REQUIREMENT 1 — Pull the passage of the studio article below from "Or, take the" up to and including "how you roll.", word for word.

PAGE EXCERPT —
+===+

Or, take the group of women who came in to do a podcast recently. They came in, Powers set up the recording station for them, and, well, just pretty much let them go. He’ll edit the audio a bit for them, email it back to them, and that’s it. Now they’ve got a high-quality audio recording that can quickly be added to iTunes or any other podcast service (after all the appropriate applications have been completed and hoops have been jumped through, of course.)

So, there’s also the issue of the elephant in the room, the one that travels around in everyone’s pockets and lets them know when their latest Instagram post has new “likes.”

Smartphones can now handle video creation. You can record, edit and upload a podcast while watching Netflix on your couch — if that’s how you roll.

How does Powers respond to that?

“People should be doing more video on their phones,” he says. But — and it’s a big “but” — “there comes a time when you have limited resources (to purchase video recording or editing equipment), limited knowledge (of how all that stuff works best), and limited time (to do it all.)”

That’s where Powers, with his fully decked out studio complete with green screen, can help.

“All the equipment is here and paid for,” he said. “Just takes my time and experience to run it.”

You’re probably wondering about money. Powers says he can envision a bare-bones scenario where, if you already knew what you wanted and the project was smallish, you could get something done for about $150. Throw in higher production values and time project length, prices obviously go up. It’s all based on hours worked.

+===+

DATA SHOWN —
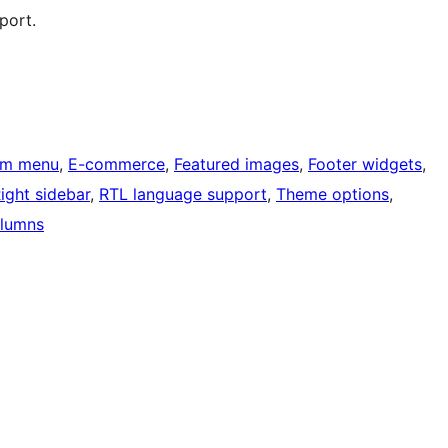
port.
om menu
, 
E-commerce
, 
Featured images
, 
Footer widgets
, 
ight sidebar
, 
RTL language support
, 
Theme options
, 
lumns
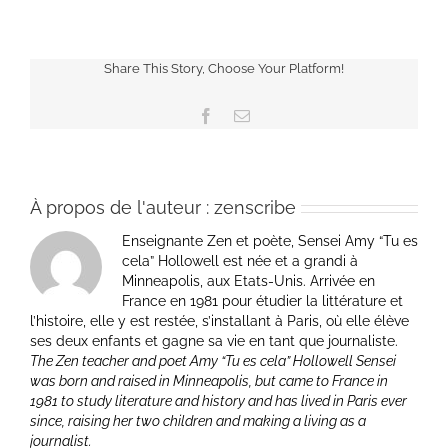
Share This Story, Choose Your Platform!
Facebook
Email
À propos de l'auteur :
zenscribe
Enseignante Zen et poète, Sensei Amy “Tu es
cela” Hollowell est née et a grandi à
Minneapolis, aux Etats-Unis. Arrivée en
France en 1981 pour étudier la littérature et
l’histoire, elle y est restée, s’installant à Paris, où elle élève
ses deux enfants et gagne sa vie en tant que journaliste.
The Zen teacher and poet Amy “Tu es cela” Hollowell Sensei
was born and raised in Minneapolis, but came to France in
1981 to study literature and history and has lived in Paris ever
since, raising her two children and making a living as a
journalist.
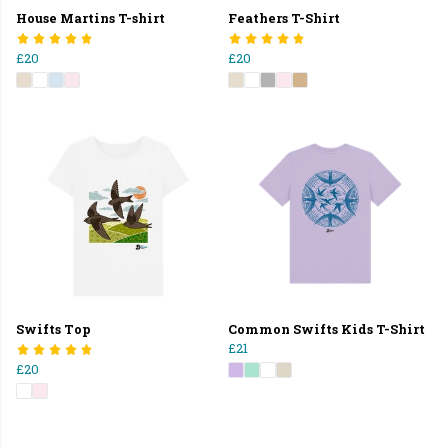
House Martins T-shirt
Feathers T-Shirt
£20
£20
Swifts Top
Common Swifts Kids T-Shirt
£21
£20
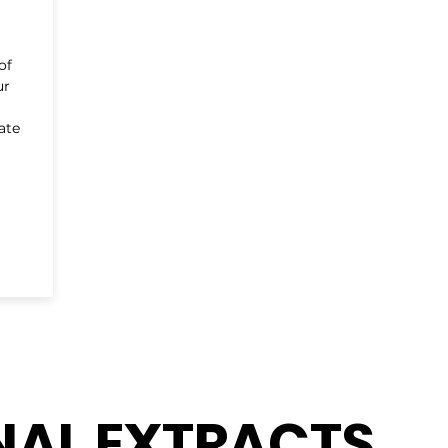
of
ur
ate
NAL EXTRACTS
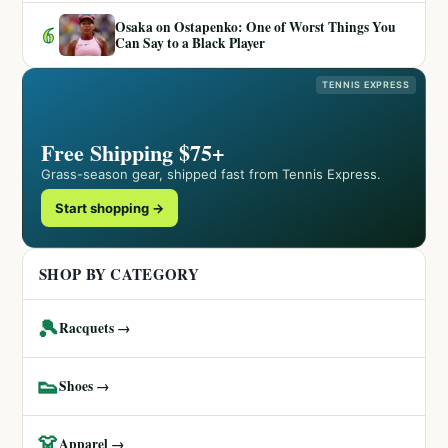
Osaka on Ostapenko: One of Worst Things You
6
Can Say to a Black Player
TENNIS EXPRESS
Free Shipping $75+
Grass-season gear, shipped fast from Tennis Express.
Start shopping →
SHOP BY CATEGORY
🎾
Racquets →
👟
Shoes →
👗
Apparel →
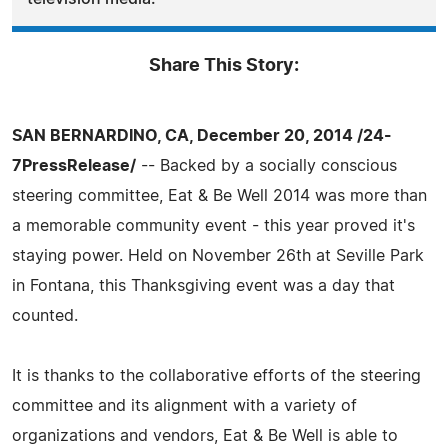
Share This Story:
SAN BERNARDINO, CA, December 20, 2014 /24-
7PressRelease/
-- Backed by a socially conscious
steering committee, Eat & Be Well 2014 was more than
a memorable community event - this year proved it's
staying power. Held on November 26th at Seville Park
in Fontana, this Thanksgiving event was a day that
counted.
It is thanks to the collaborative efforts of the steering
committee and its alignment with a variety of
organizations and vendors, Eat & Be Well is able to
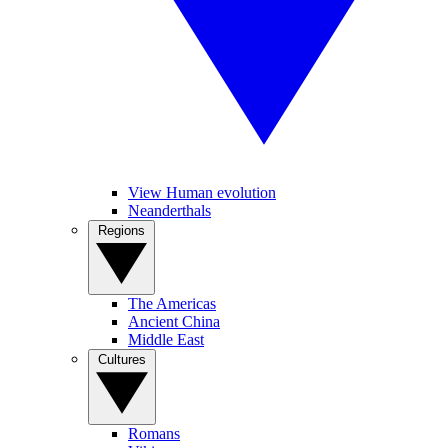
View Human evolution
Neanderthals
Regions
The Americas
Ancient China
Middle East
Cultures
Romans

+===+

REQUIREMENT 2 — Copy the records above exactly, from the line with "Osaka on Ostapenko: One of Worst Things You" up to and including the last line of the records, and leave out the pictures.

FINAL ANSWER 1 —
Or, take the group of women who came in to do a podcast recently. They came in, Powers set up the recording station for them, and, well, just pretty much let them go. He’ll edit the audio a bit for them, email it back to them, and that’s it. Now they’ve got a high-quality audio recording that can quickly be added to iTunes or any other podcast service (after all the appropriate applications have been completed and hoops have been jumped through, of course.)

So, there’s also the issue of the elephant in the room, the one that travels around in everyone’s pockets and lets them know when their latest Instagram post has new “likes.”

Smartphones can now handle video creation. You can record, edit and upload a podcast while watching Netflix on your couch — if that’s how you roll.

FINAL ANSWER 2 —
Osaka on Ostapenko: One of Worst Things You
6
Can Say to a Black Player
TENNIS EXPRESS
Free Shipping $75+
Grass-season gear, shipped fast from Tennis Express.
Start shopping →
SHOP BY CATEGORY
🎾
Racquets →
👟
Shoes →
👗
Apparel →
Share This Story:
SAN BERNARDINO, CA, December 20, 2014 /24-
7PressRelease/
-- Backed by a socially conscious
steering committee, Eat & Be Well 2014 was more than
a memorable community event - this year proved it's
staying power. Held on November 26th at Seville Park
in Fontana, this Thanksgiving event was a day that
counted.
It is thanks to the collaborative efforts of the steering
committee and its alignment with a variety of
organizations and vendors, Eat & Be Well is able to
View Human evolution
Neanderthals
Regions
The Americas
Ancient China
Middle East
Cultures
Romans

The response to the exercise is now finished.